■ **WORK INSTRUCTIONS**:
Count the lines in the rows below that contain the string "Manaus", matching case exactly. Reply with the number only.

[Transcribed page contents]
########################################

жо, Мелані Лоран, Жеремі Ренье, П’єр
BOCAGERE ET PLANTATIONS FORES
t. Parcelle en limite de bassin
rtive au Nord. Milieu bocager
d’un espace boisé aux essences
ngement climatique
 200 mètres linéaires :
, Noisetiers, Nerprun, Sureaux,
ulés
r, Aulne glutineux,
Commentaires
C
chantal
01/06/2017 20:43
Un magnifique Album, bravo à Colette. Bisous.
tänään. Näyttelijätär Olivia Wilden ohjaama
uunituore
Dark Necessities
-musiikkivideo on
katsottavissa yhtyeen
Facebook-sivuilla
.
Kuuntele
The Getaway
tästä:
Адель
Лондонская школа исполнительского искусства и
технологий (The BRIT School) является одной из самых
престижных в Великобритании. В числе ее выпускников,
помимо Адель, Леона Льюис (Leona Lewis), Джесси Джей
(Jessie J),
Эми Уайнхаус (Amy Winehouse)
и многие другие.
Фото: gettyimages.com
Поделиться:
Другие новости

########################################

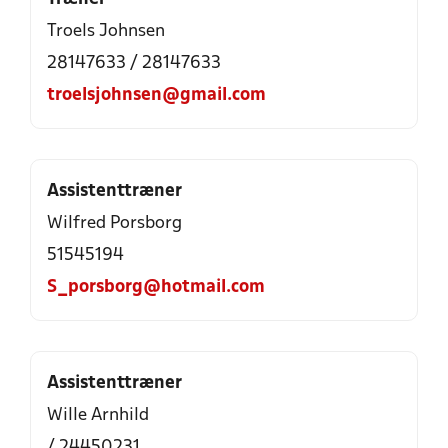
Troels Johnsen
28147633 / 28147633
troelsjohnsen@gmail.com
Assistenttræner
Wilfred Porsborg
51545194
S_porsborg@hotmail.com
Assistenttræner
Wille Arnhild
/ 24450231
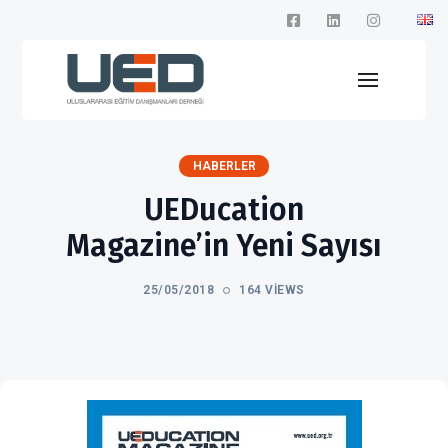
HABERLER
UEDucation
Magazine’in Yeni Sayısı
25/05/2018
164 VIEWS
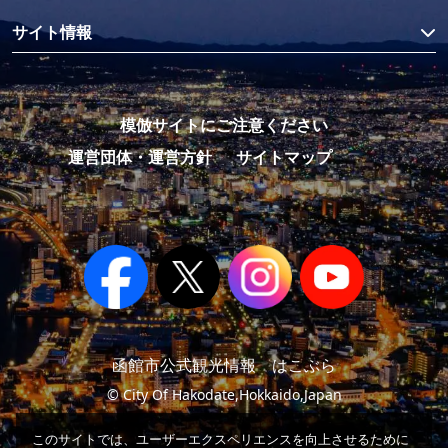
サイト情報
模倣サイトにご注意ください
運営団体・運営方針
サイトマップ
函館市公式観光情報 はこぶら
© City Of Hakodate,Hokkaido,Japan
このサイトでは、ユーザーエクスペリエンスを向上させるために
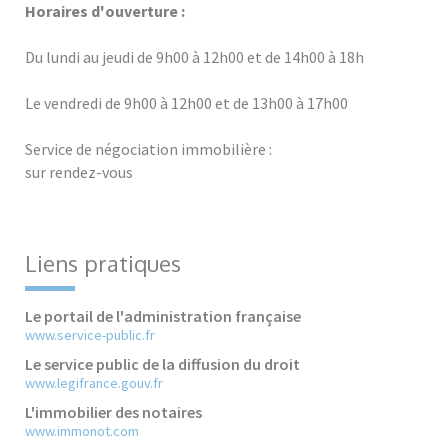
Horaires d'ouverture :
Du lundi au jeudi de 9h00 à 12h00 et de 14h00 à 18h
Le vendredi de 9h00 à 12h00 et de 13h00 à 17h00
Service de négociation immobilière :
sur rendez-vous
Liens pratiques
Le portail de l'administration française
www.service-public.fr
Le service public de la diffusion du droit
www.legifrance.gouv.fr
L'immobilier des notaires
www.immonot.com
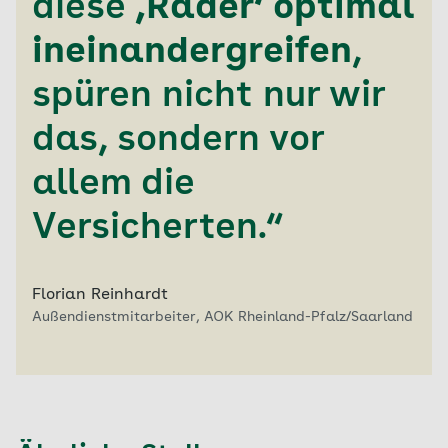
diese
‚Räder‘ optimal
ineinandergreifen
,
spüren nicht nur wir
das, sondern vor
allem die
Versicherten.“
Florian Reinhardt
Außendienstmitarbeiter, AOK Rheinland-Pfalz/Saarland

########################################

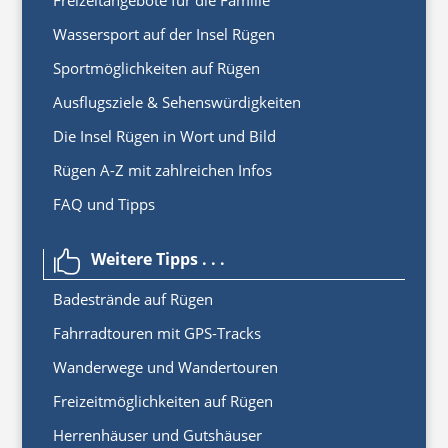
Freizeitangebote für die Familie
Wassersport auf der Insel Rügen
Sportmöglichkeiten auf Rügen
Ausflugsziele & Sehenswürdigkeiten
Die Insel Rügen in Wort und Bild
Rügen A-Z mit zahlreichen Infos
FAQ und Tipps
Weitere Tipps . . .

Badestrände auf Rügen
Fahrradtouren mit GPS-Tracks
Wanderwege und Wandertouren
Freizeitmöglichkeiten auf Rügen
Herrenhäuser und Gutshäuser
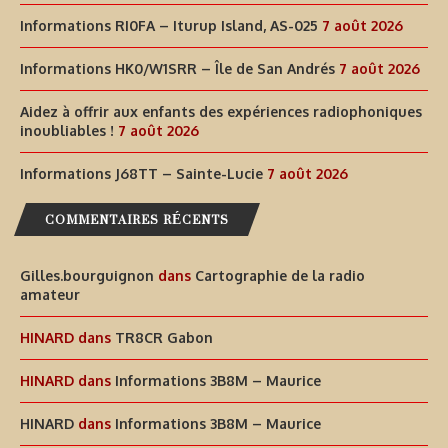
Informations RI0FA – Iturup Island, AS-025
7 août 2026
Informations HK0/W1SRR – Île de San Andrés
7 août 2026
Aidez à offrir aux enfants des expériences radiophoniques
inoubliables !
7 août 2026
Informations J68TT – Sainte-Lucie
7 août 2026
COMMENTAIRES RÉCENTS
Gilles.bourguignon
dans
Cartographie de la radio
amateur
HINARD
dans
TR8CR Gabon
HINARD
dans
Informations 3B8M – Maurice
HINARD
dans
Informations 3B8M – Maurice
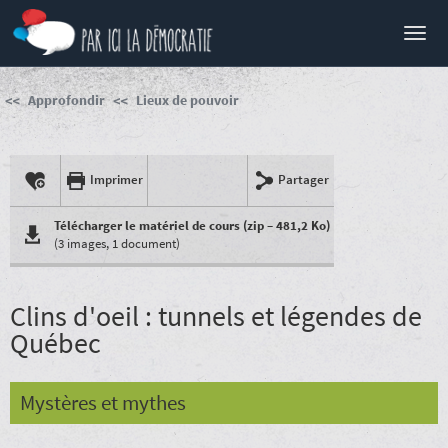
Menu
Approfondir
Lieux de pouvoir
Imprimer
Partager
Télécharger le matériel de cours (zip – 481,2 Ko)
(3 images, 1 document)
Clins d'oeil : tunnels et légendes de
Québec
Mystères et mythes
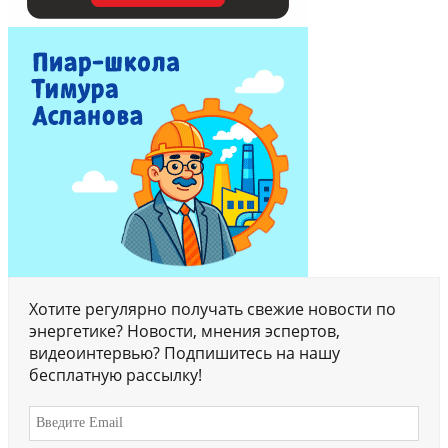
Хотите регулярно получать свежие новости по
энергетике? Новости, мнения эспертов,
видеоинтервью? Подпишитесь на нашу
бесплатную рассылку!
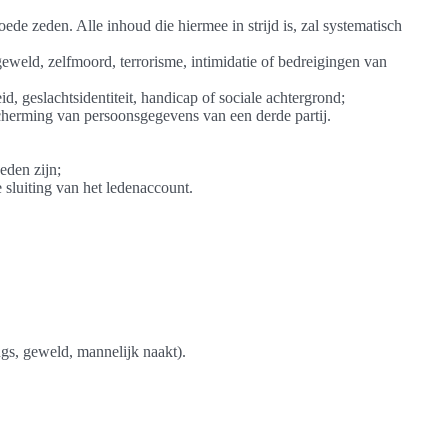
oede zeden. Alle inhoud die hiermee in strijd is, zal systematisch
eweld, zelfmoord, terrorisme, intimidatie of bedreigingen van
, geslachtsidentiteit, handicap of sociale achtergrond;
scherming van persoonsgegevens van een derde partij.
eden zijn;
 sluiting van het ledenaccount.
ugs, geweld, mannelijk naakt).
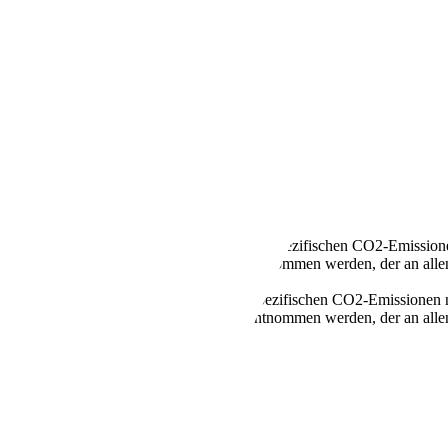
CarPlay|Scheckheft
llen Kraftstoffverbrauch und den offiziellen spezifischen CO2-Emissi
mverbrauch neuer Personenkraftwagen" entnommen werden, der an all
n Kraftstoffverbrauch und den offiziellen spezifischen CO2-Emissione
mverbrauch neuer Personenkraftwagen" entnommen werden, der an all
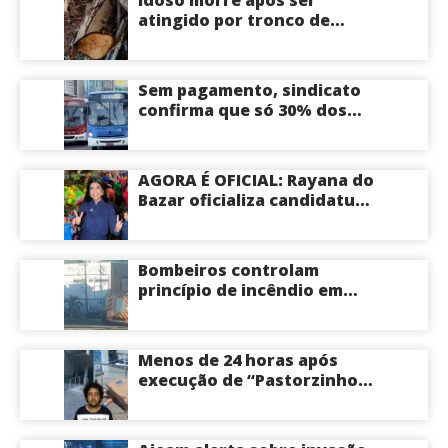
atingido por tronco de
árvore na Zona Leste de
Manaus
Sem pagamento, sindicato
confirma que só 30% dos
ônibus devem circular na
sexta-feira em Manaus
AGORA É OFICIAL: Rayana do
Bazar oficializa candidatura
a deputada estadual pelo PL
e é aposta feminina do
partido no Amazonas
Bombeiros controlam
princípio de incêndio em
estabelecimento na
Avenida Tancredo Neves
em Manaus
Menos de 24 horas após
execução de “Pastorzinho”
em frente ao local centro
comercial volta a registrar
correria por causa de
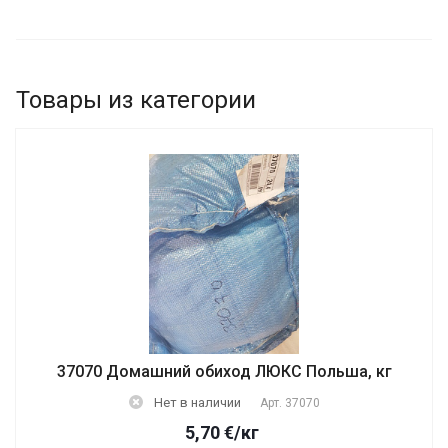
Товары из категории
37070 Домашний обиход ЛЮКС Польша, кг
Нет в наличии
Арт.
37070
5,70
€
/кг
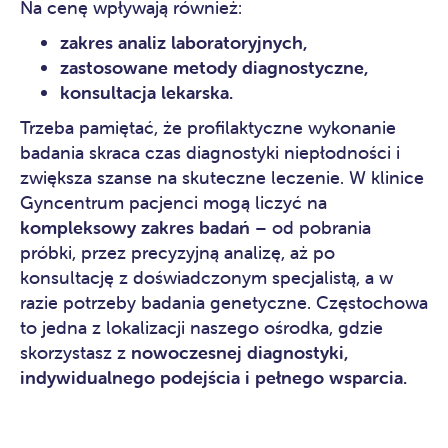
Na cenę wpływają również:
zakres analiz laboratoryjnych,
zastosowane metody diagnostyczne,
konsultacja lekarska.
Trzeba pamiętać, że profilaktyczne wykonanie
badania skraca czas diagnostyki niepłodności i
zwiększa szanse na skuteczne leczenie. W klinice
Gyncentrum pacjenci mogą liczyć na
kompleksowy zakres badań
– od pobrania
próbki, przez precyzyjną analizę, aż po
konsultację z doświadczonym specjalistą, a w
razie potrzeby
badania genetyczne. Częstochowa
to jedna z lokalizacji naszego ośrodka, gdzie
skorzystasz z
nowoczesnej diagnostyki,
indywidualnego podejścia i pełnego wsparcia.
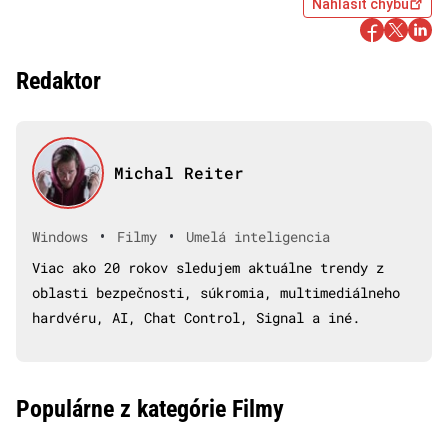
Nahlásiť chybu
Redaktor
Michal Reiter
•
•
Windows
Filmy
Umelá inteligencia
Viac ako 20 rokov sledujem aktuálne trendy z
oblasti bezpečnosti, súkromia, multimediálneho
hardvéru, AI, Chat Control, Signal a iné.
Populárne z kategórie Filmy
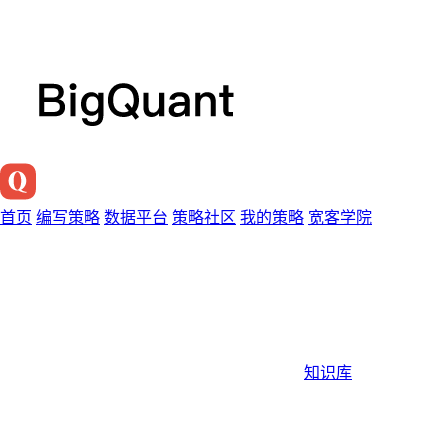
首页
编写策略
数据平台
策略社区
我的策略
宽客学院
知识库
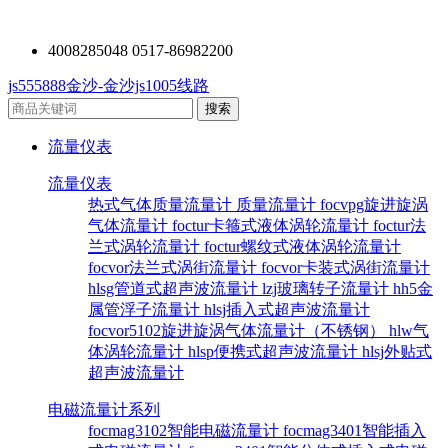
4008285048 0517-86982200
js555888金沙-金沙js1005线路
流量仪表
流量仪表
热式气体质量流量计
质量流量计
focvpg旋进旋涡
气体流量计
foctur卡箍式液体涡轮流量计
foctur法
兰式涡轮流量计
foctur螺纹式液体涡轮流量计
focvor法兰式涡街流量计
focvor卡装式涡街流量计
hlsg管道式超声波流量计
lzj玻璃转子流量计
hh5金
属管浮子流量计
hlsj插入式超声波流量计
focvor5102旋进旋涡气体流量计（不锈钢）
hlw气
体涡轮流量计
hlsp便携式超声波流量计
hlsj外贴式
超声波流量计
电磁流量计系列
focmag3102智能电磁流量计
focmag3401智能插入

########################################

■ **FINISHED TASK**:
3